1. Choose what you know.
   Select Point + slope if you know a point and the slope, or Two points if you know two points on the line.
2. Enter the values.
   Type numbers as decimals or fractions (for example -3/4). The calculator keeps results exact when possible.
3. Adjust options (optional).
   Choose whether to round decimals, show step-by-step work, or display the mini graph.
4. Click Calculate.
   Instantly get the line written in point-slope, slope-intercept, and standard form.
5. Explore the results.
   Review the steps, hover over the graph to see the equation, and confirm whether the line is slanted, horizontal, or vertical.

Tip: Try the quick-pick examples to see common cases like vertical lines or fractional slopes.

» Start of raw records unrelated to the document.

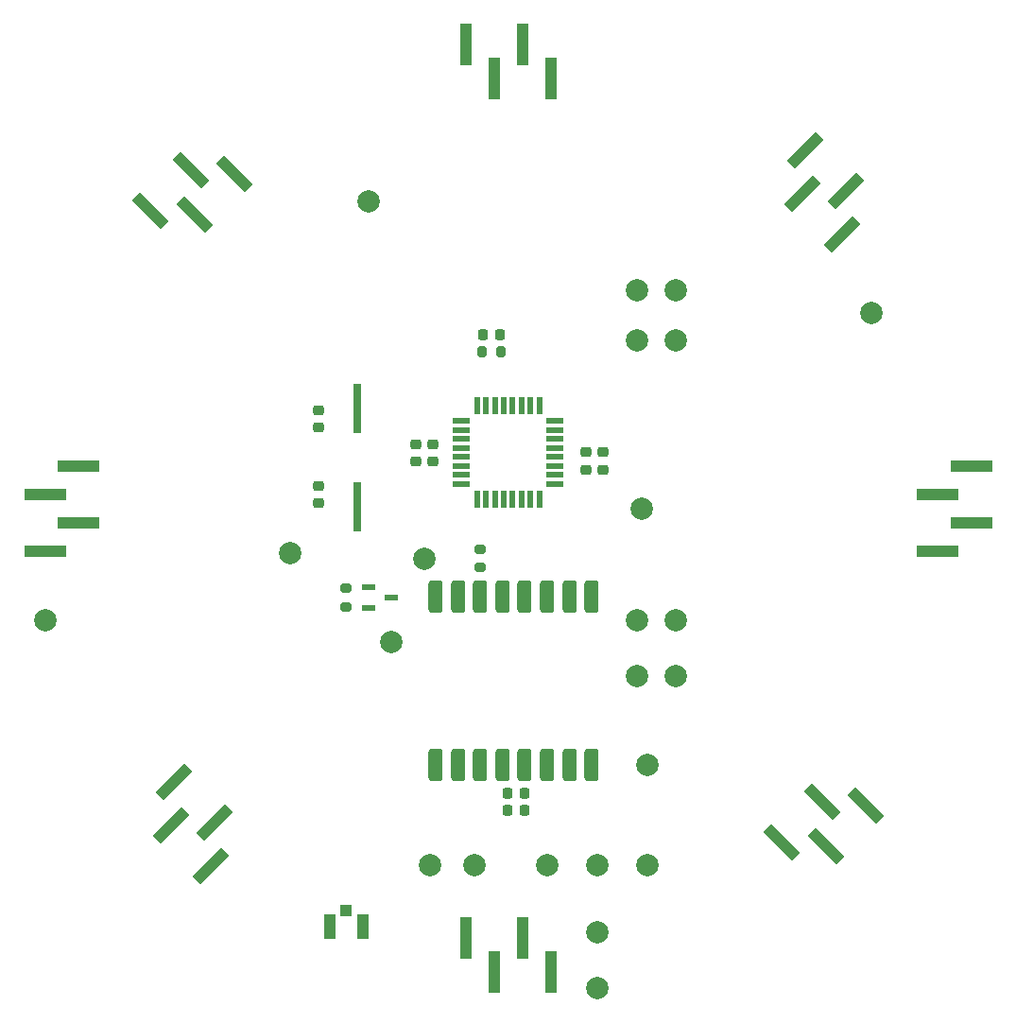
<source format=gts>
G04 #@! TF.GenerationSoftware,KiCad,Pcbnew,8.0.4*
G04 #@! TF.CreationDate,2024-09-30T00:02:48+08:00*
G04 #@! TF.ProjectId,Transformer_Monitor_V1,5472616e-7366-46f7-926d-65725f4d6f6e,rev?*
G04 #@! TF.SameCoordinates,Original*
G04 #@! TF.FileFunction,Soldermask,Top*
G04 #@! TF.FilePolarity,Negative*
%FSLAX46Y46*%
G04 Gerber Fmt 4.6, Leading zero omitted, Abs format (unit mm)*
G04 Created by KiCad (PCBNEW 8.0.4) date 2024-09-30 00:02:48*
%MOMM*%
%LPD*%
G01*
G04 APERTURE LIST*
G04 Aperture macros list*
%AMRoundRect*
0 Rectangle with rounded corners*
0 $1 Rounding radius*
0 $2 $3 $4 $5 $6 $7 $8 $9 X,Y pos of 4 corners*
0 Add a 4 corners polygon primitive as box body*
4,1,4,$2,$3,$4,$5,$6,$7,$8,$9,$2,$3,0*
0 Add four circle primitives for the rounded corners*
1,1,$1+$1,$2,$3*
1,1,$1+$1,$4,$5*
1,1,$1+$1,$6,$7*
1,1,$1+$1,$8,$9*
0 Add four rect primitives between the rounded corners*
20,1,$1+$1,$2,$3,$4,$5,0*
20,1,$1+$1,$4,$5,$6,$7,0*
20,1,$1+$1,$6,$7,$8,$9,0*
20,1,$1+$1,$8,$9,$2,$3,0*%
%AMRotRect*
0 Rectangle, with rotation*
0 The origin of the aperture is its center*
0 $1 length*
0 $2 width*
0 $3 Rotation angle, in degrees counterclockwise*
0 Add horizontal line*
21,1,$1,$2,0,0,$3*%
G04 Aperture macros list end*
%ADD10C,2.000000*%
%ADD11RotRect,0.990600X3.708400X45.000000*%
%ADD12RotRect,0.990600X3.708400X315.000000*%
%ADD13RoundRect,0.200000X-0.275000X0.200000X-0.275000X-0.200000X0.275000X-0.200000X0.275000X0.200000X0*%
%ADD14RoundRect,0.225000X0.250000X-0.225000X0.250000X0.225000X-0.250000X0.225000X-0.250000X-0.225000X0*%
%ADD15RoundRect,0.225000X-0.225000X-0.250000X0.225000X-0.250000X0.225000X0.250000X-0.225000X0.250000X0*%
%ADD16RoundRect,0.225000X-0.250000X0.225000X-0.250000X-0.225000X0.250000X-0.225000X0.250000X0.225000X0*%
%ADD17RoundRect,0.225000X0.225000X0.250000X-0.225000X0.250000X-0.225000X-0.250000X0.225000X-0.250000X0*%
%ADD18R,0.990600X3.708400*%
%ADD19RoundRect,0.200000X-0.200000X-0.275000X0.200000X-0.275000X0.200000X0.275000X-0.200000X0.275000X0*%
%ADD20RoundRect,0.317500X-0.317500X1.157500X-0.317500X-1.157500X0.317500X-1.157500X0.317500X1.157500X0*%
%ADD21R,3.708400X0.990600*%
%ADD22R,1.500000X0.550000*%
%ADD23R,0.550000X1.500000*%
%ADD24R,1.050000X2.200000*%
%ADD25R,1.000000X1.050000*%
%ADD26RotRect,0.990600X3.708400X135.000000*%
%ADD27R,0.762000X4.394200*%
%ADD28RotRect,0.990600X3.708400X225.000000*%
%ADD29RoundRect,0.200000X0.275000X-0.200000X0.275000X0.200000X-0.275000X0.200000X-0.275000X-0.200000X0*%
%ADD30R,1.270000X0.558800*%
G04 APERTURE END LIST*
D10*
X182500000Y-82500000D03*
X162500000Y-123000000D03*
X158000000Y-138000000D03*
X137500000Y-72500000D03*
X158000000Y-143000000D03*
X139500000Y-112000000D03*
D11*
X174524274Y-129912427D03*
X178443624Y-130239675D03*
X178116376Y-126320325D03*
X182035726Y-126647573D03*
D12*
X120087573Y-124524274D03*
X119760325Y-128443624D03*
X123679675Y-128116376D03*
X123352427Y-132035726D03*
D13*
X135500000Y-107175000D03*
X135500000Y-108825000D03*
D10*
X153500000Y-132000000D03*
X161500000Y-110000000D03*
D14*
X158500000Y-96550000D03*
X158500000Y-95000000D03*
D15*
X149950000Y-127025000D03*
X151500000Y-127025000D03*
D16*
X133000000Y-98000000D03*
X133000000Y-99550000D03*
D17*
X149275000Y-84490000D03*
X147725000Y-84490000D03*
D10*
X147000000Y-132000000D03*
D18*
X146190000Y-138498601D03*
X148730000Y-141501399D03*
X151270000Y-138498601D03*
X153810000Y-141501399D03*
D16*
X143250000Y-94250000D03*
X143250000Y-95800000D03*
D19*
X147675000Y-86000000D03*
X149325000Y-86000000D03*
D10*
X161500000Y-85000000D03*
X142500000Y-104500000D03*
D20*
X157500000Y-107950000D03*
X155500000Y-107950000D03*
X153500000Y-107950000D03*
X151500000Y-107950000D03*
X149500000Y-107950000D03*
X147500000Y-107950000D03*
X145500000Y-107950000D03*
X143500000Y-107950000D03*
X143500000Y-123000000D03*
X145500000Y-123000000D03*
X147500000Y-123000000D03*
X149500000Y-123000000D03*
X151500000Y-123000000D03*
X153500000Y-123000000D03*
X155500000Y-123000000D03*
X157500000Y-123000000D03*
D14*
X133000000Y-92775000D03*
X133000000Y-91225000D03*
D10*
X165000000Y-110000000D03*
D16*
X141750000Y-94250000D03*
X141750000Y-95800000D03*
D15*
X149950000Y-125500000D03*
X151500000Y-125500000D03*
D10*
X162000000Y-100000000D03*
D21*
X111501399Y-96190000D03*
X108498601Y-98730000D03*
X111501399Y-101270000D03*
X108498601Y-103810000D03*
D10*
X143000000Y-132000000D03*
X158000000Y-132000000D03*
D22*
X145800000Y-92200000D03*
X145800000Y-93000000D03*
X145800000Y-93800000D03*
X145800000Y-94600000D03*
X145800000Y-95400000D03*
X145800000Y-96200000D03*
X145800000Y-97000000D03*
X145800000Y-97800000D03*
D23*
X147200000Y-99200000D03*
X148000000Y-99200000D03*
X148800000Y-99200000D03*
X149600000Y-99200000D03*
X150400000Y-99200000D03*
X151200000Y-99200000D03*
X152000000Y-99200000D03*
X152800000Y-99200000D03*
D22*
X154200000Y-97800000D03*
X154200000Y-97000000D03*
X154200000Y-96200000D03*
X154200000Y-95400000D03*
X154200000Y-94600000D03*
X154200000Y-93800000D03*
X154200000Y-93000000D03*
X154200000Y-92200000D03*
D23*
X152800000Y-90800000D03*
X152000000Y-90800000D03*
X151200000Y-90800000D03*
X150400000Y-90800000D03*
X149600000Y-90800000D03*
X148800000Y-90800000D03*
X148000000Y-90800000D03*
X147200000Y-90800000D03*
D10*
X165000000Y-85000000D03*
X165000000Y-80500000D03*
D24*
X136975000Y-137500000D03*
X134025000Y-137500000D03*
D25*
X135500000Y-136000000D03*
D26*
X179912427Y-75475726D03*
X180239675Y-71556376D03*
X176320325Y-71883624D03*
X176647573Y-67964274D03*
D27*
X136500000Y-91097100D03*
X136500000Y-99902900D03*
D10*
X161500000Y-115000000D03*
D28*
X125475726Y-70087573D03*
X121556376Y-69760325D03*
X121883624Y-73679675D03*
X117964274Y-73352427D03*
D10*
X130500000Y-104000000D03*
X161500000Y-80500000D03*
D29*
X147500000Y-105325000D03*
X147500000Y-103675000D03*
D21*
X188498601Y-103810000D03*
X191501399Y-101270000D03*
X188498601Y-98730000D03*
X191501399Y-96190000D03*
D10*
X162500000Y-132000000D03*
X108500000Y-110000000D03*
D14*
X157000000Y-96550000D03*
X157000000Y-95000000D03*
D10*
X165000000Y-115000000D03*
D18*
X153810000Y-61501399D03*
X151270000Y-58498601D03*
X148730000Y-61501399D03*
X146190000Y-58498601D03*
D30*
X137458600Y-107047500D03*
X137458600Y-108952500D03*
X139541400Y-108000000D03*
M02*

</source>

• Point + slope: plugs into y − y₁ = m(x − x₁).
• Two points: slope is m = (y₂ − y₁)/(x₂ − x₁), then we use point-slope.
• Slope-intercept: compute b = y₁ − mx₁ → y = mx + b.
• Standard form: rearrange into Ax + By = C with integer coefficients.

Tip: A vertical line has undefined slope and looks like x = 4.

Example 1 — Two points (1, 2) and (5, −4)

1. Compute slope: m = (−4 − 2)/(5 − 1) = −6/4 = −3/2
2. Point-slope (use point (1,2)): y − 2 = (−3/2)(x − 1)
3. Slope-intercept: b = 2 − (−3/2)·1 = 7/2 → y = (−3/2)x + 7/2
4. Standard form: 3x + 2y = 7

Example 2 — Point + slope (2, −1) with m = 3

1. Start with point-slope form: y − y₁ = m(x − x₁)
2. Substitute: y − (−1) = 3(x − 2) → y + 1 = 3(x − 2)
3. Distribute: y + 1 = 3x − 6
4. Solve for y: y = 3x − 7
5. Standard form: 3x − y = 7

Example 3 — Vertical line through (4, 1) and (4, 7)

1. Compute slope: m = (y₂ − y₁)/(x₂ − x₁)
2. Here x₂ − x₁ = 4 − 4 = 0, so the slope is undefined.
3. A line with undefined slope is vertical.
4. Equation: x = 4